UT Prof: Job Losses Offset by Service Sector Gains

Tennessee’s loss of 77,000 manufacturing jobs between 2000 and 2003 marks a reversal from the above-average job growth in employment that Tennessee recorded for most of the past half century, a University of Tennessee economist says.

Bill Fox, professor and research director for the UT Center for Business and Economic Research, says many of the job losses have been in textile and apparel which are low paying industries that employ unskilled workers.

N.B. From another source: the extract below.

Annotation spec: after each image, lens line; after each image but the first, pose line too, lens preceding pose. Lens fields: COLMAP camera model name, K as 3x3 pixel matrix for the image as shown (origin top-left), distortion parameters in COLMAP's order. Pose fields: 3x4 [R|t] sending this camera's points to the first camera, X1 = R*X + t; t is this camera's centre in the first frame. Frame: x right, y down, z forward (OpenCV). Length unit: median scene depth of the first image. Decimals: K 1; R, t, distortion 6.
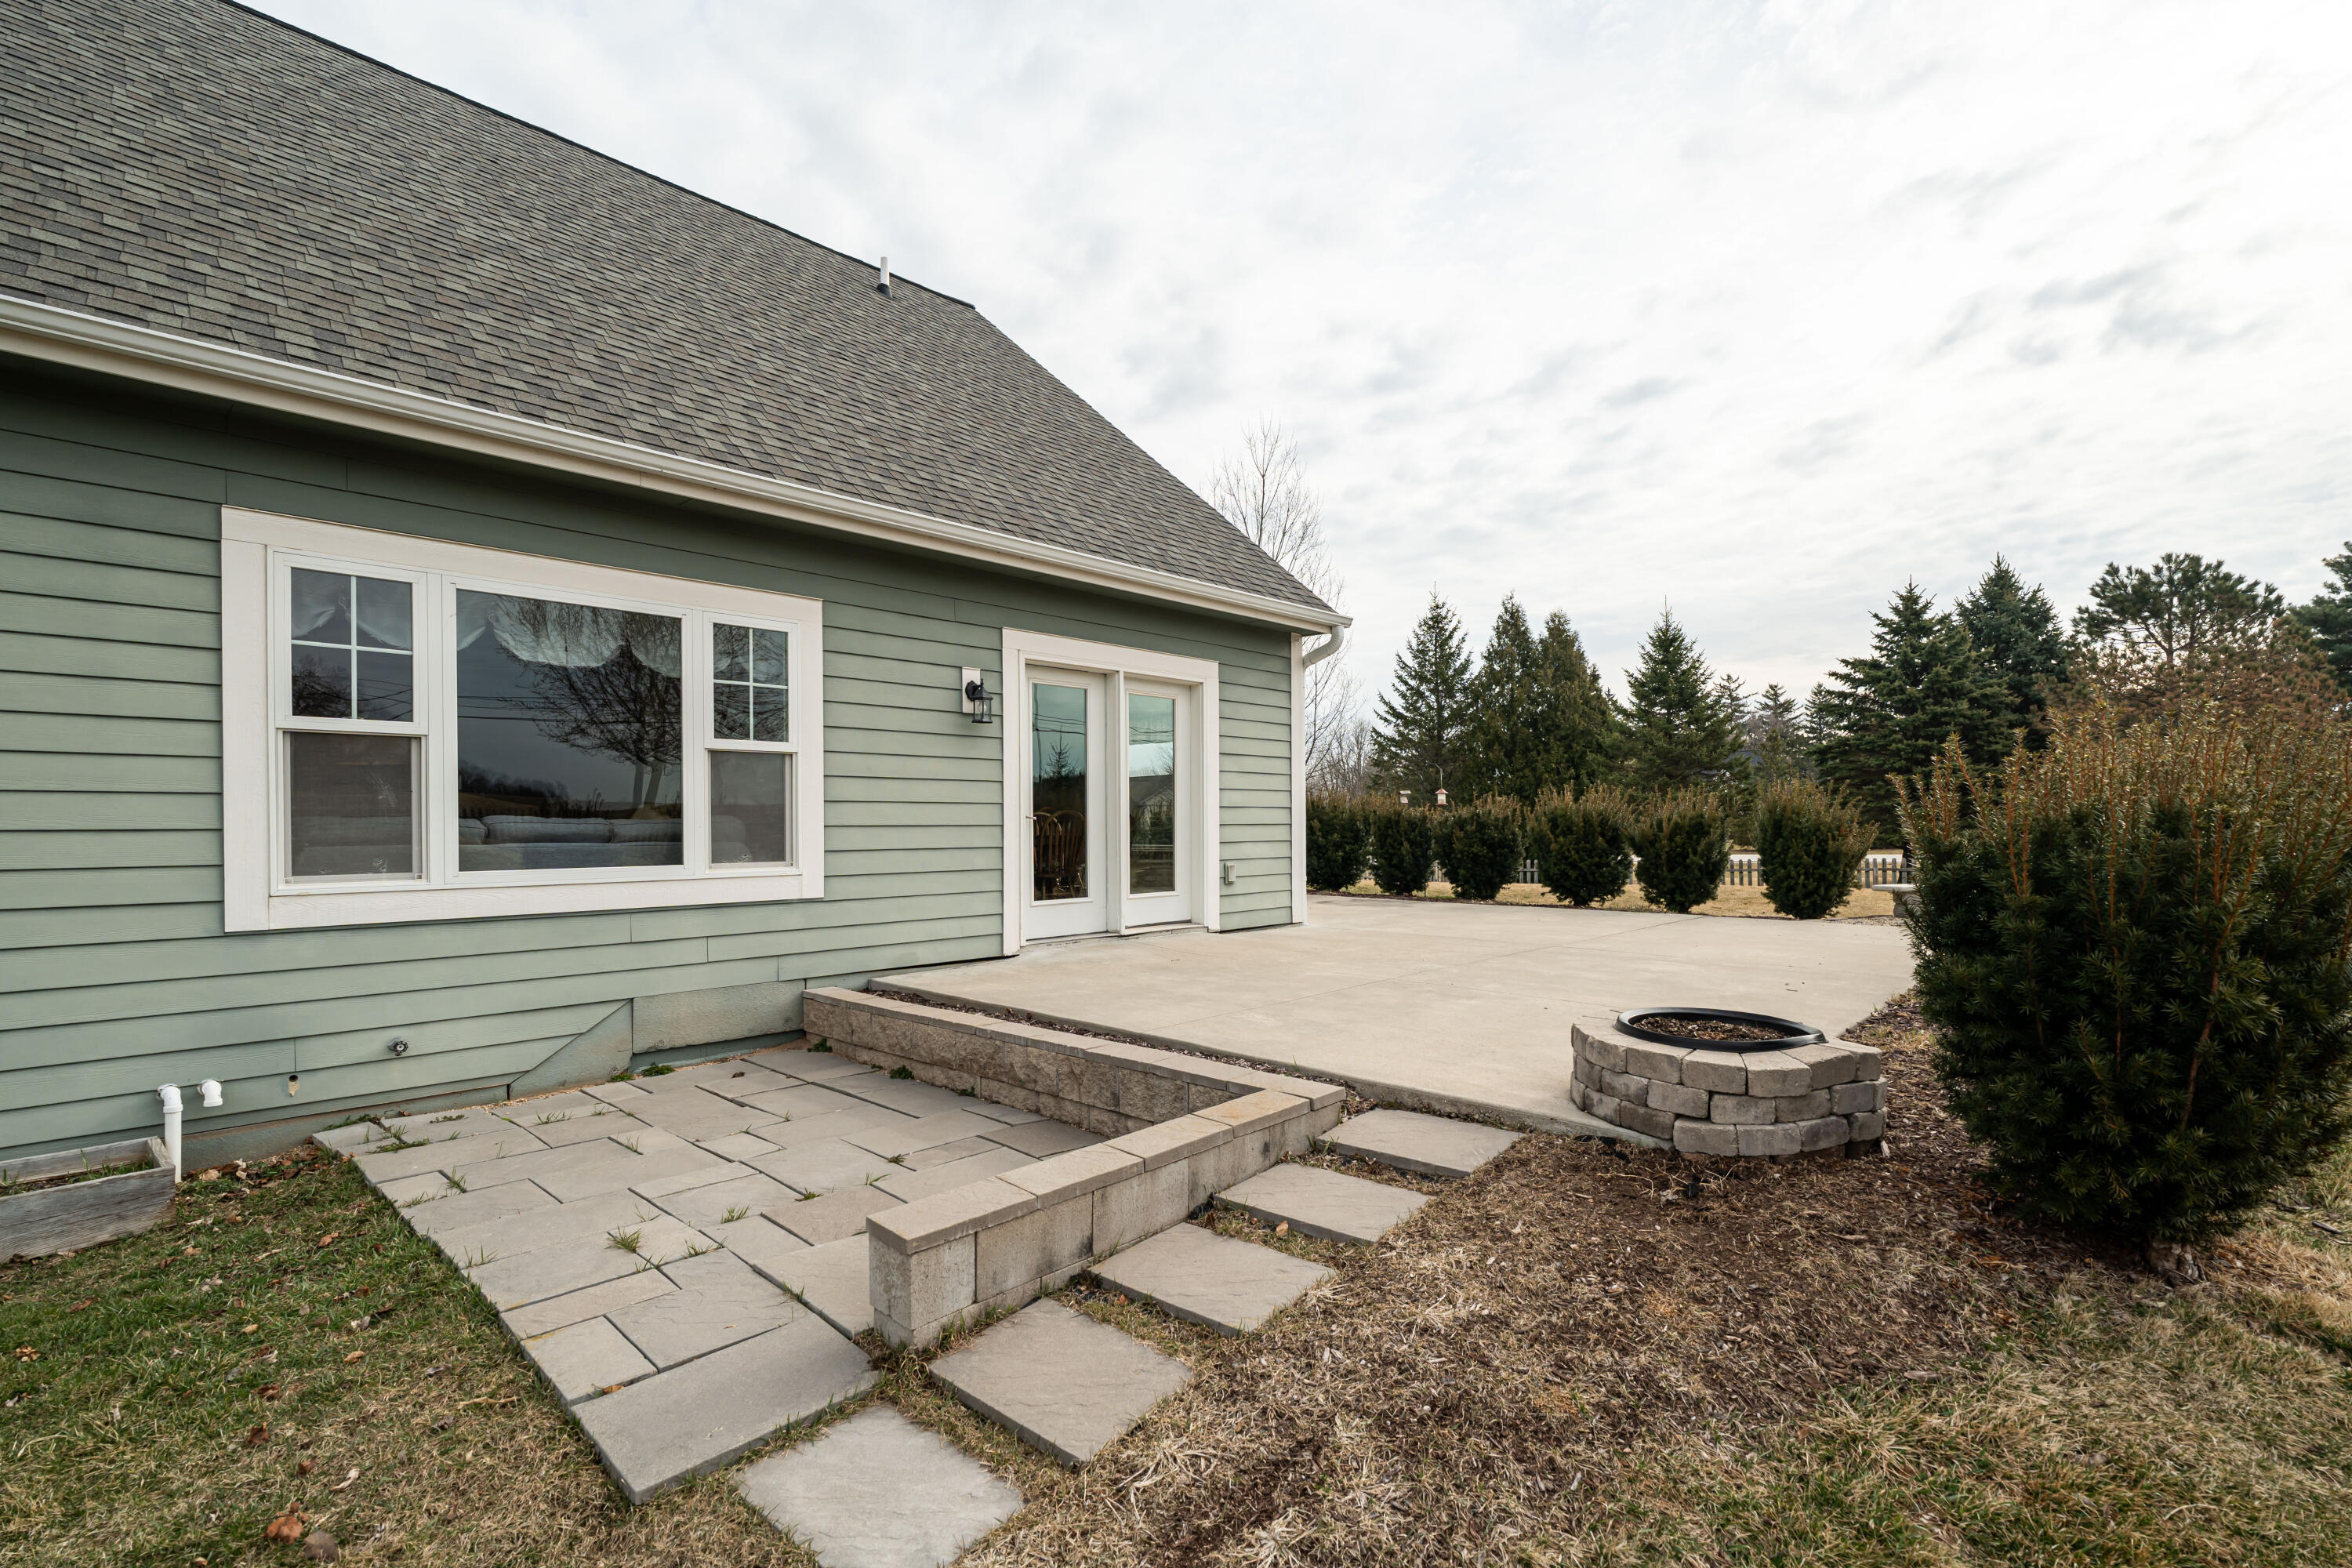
lens RADIAL K [[1085.9, 0, 1179.8], [0, 1085.9, 837.1], [0, 0, 1]] dist [0.000803, 0.000095]
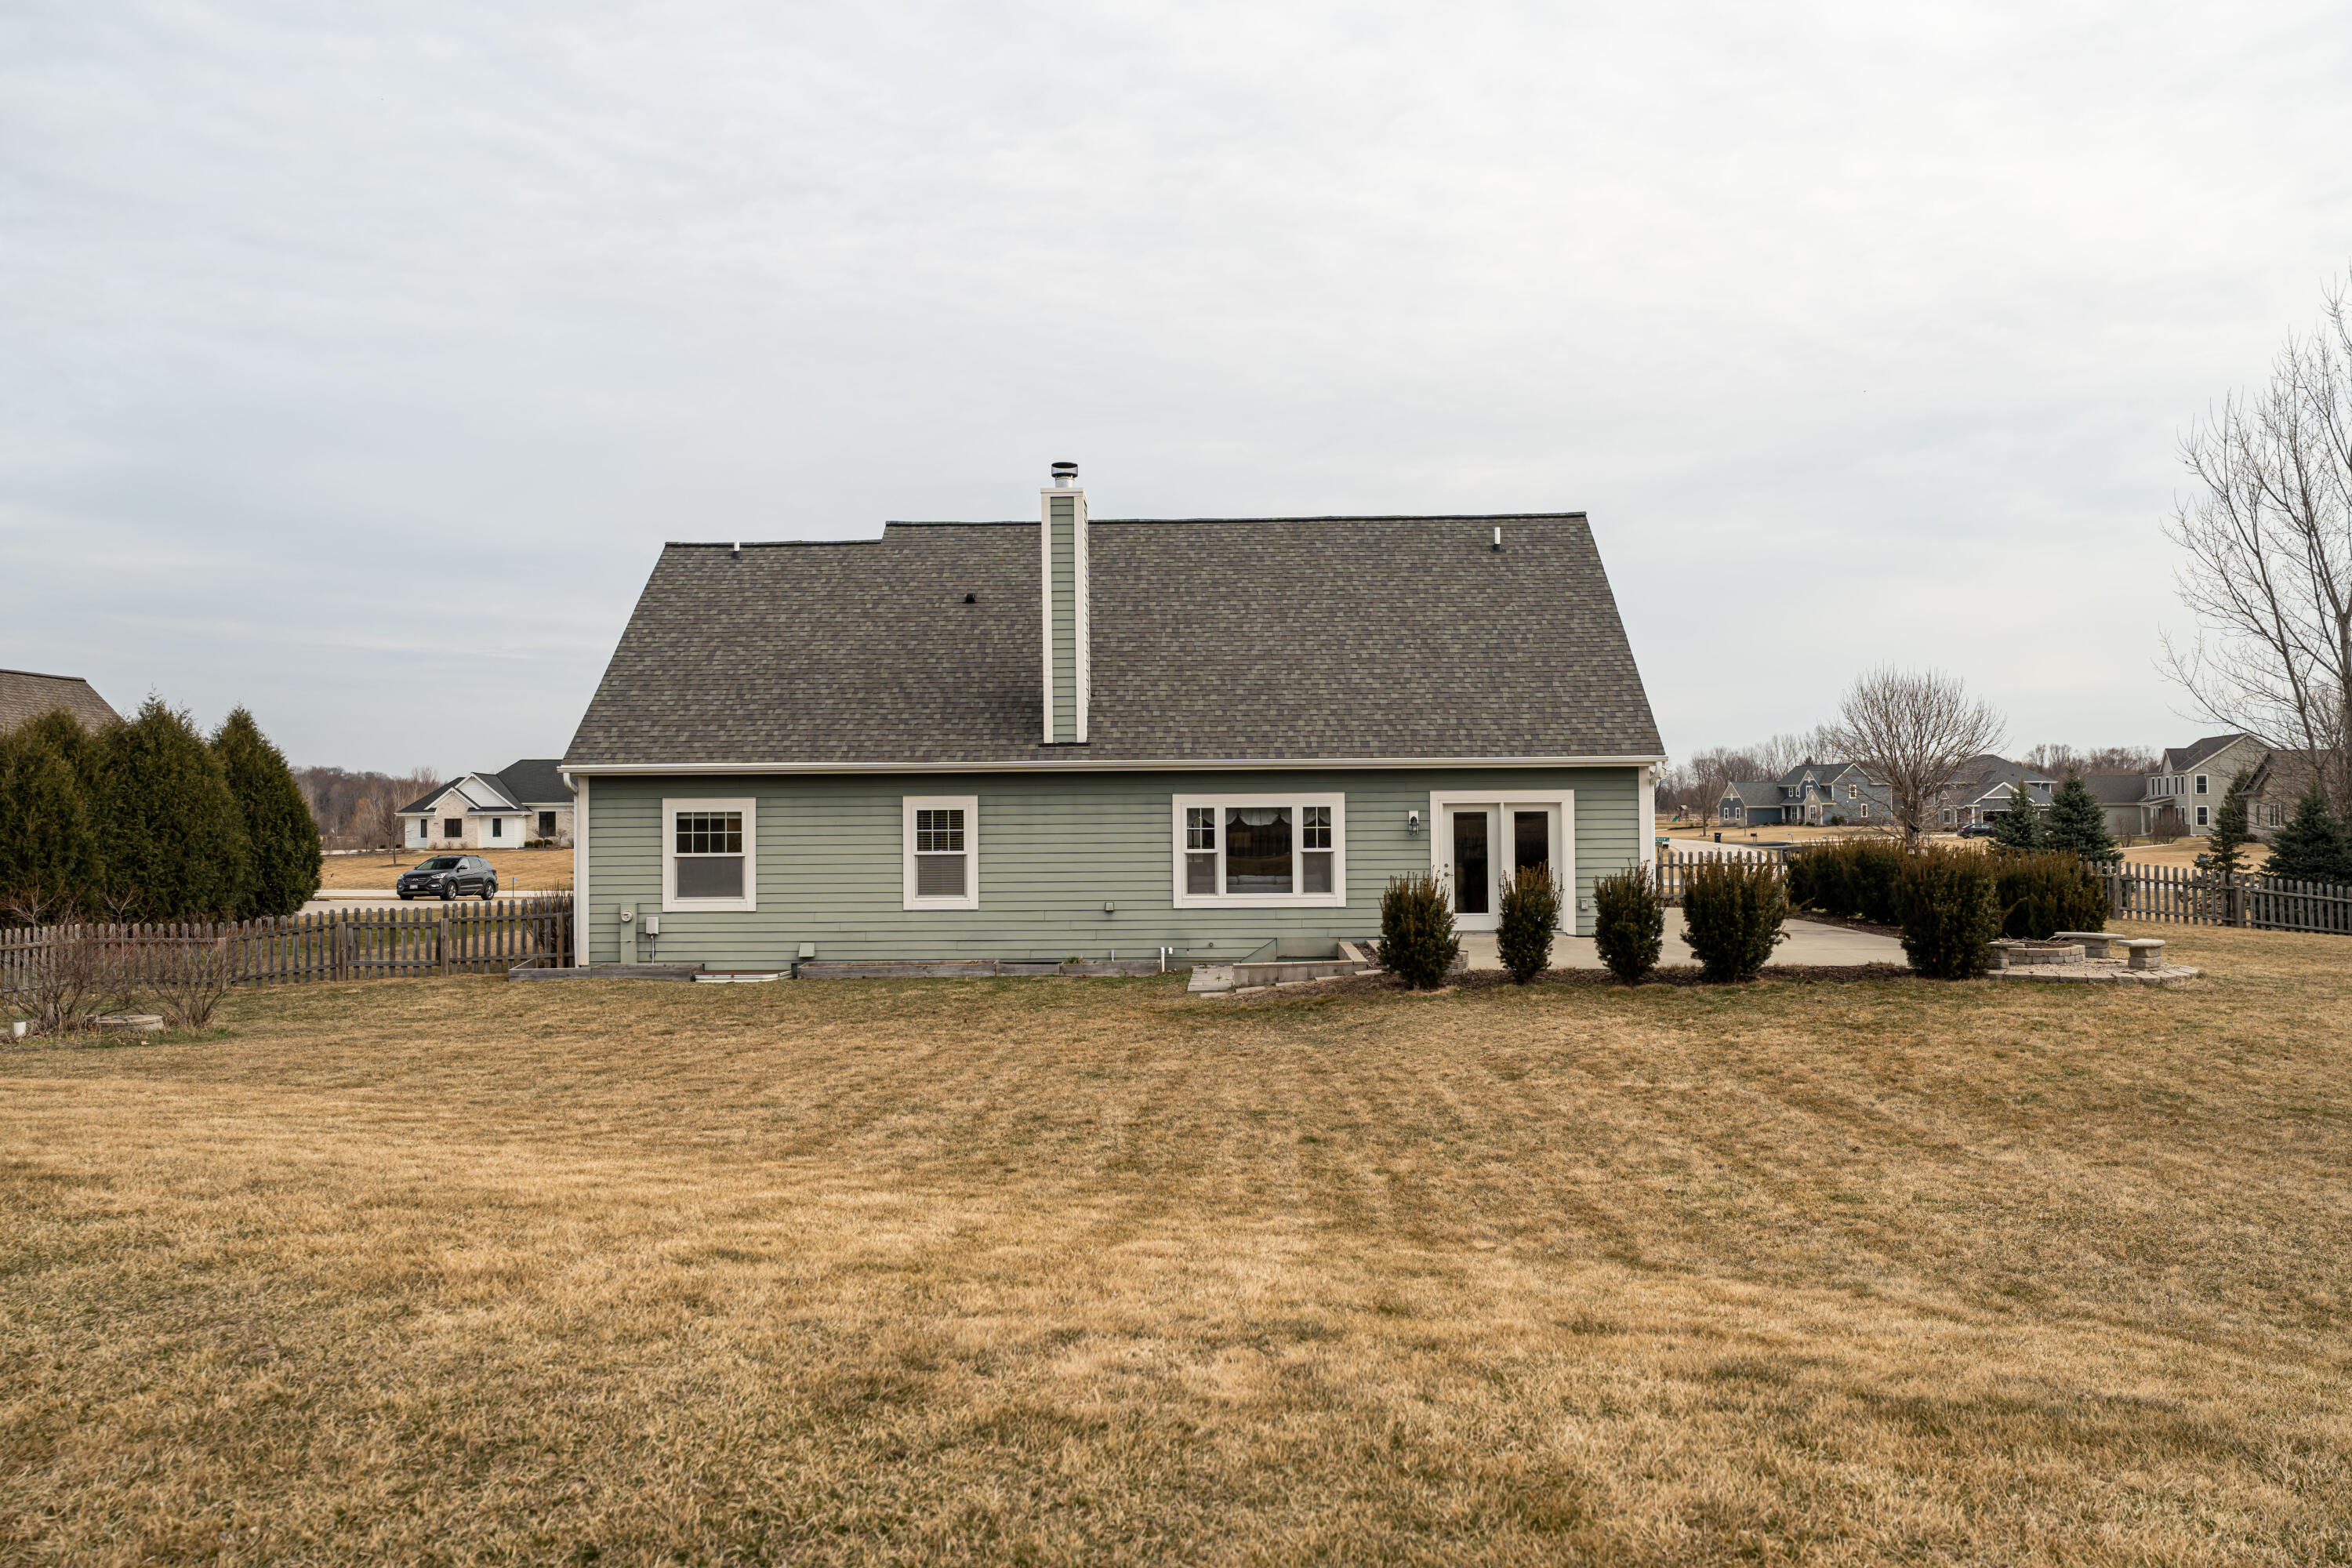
lens RADIAL K [[1772.9, 0, 1172.1], [0, 1772.9, 774.6], [0, 0, 1]] dist [-0.048232, -0.002062]
pose [[0.671870, -0.014295, -0.740531, 2.579016], [-0.004008, 0.999729, -0.022934, -0.164187], [0.740658, 0.018376, 0.671631, -2.195889]]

According to recently released Tennessee Department of Labor and Workforce Development figures, the state finished the three-year period with a net loss of 67,000 jobs in all sectors. Growth in other areas helped offset the manufacturing job loss.

“The jobs we are creating are higher paid but they also require higher skills so it is a challenge for manufacturing employees to find a job replacement,” Fox said.

Tennessee has seen steady decline in nondurable goods manufacturing jobs including textiles, apparel, leather goods and chemicals.

However, Tennessee has seen growth in the fast-food, healthcare, business, educational, professional and other service sectors.

In 2003, manufacturing jobs paid an average of $40,136, up from $36,144 in 2000. All job classifications in Tennessee averaged $33,568 in 2003, which was up from $30,556 in 2003.

Employment figures for June 2004 show some growth in overall Tennessee jobs. While manufacturing jobs dropped by 600 in the past year, statewide employment grew by 46,400 jobs.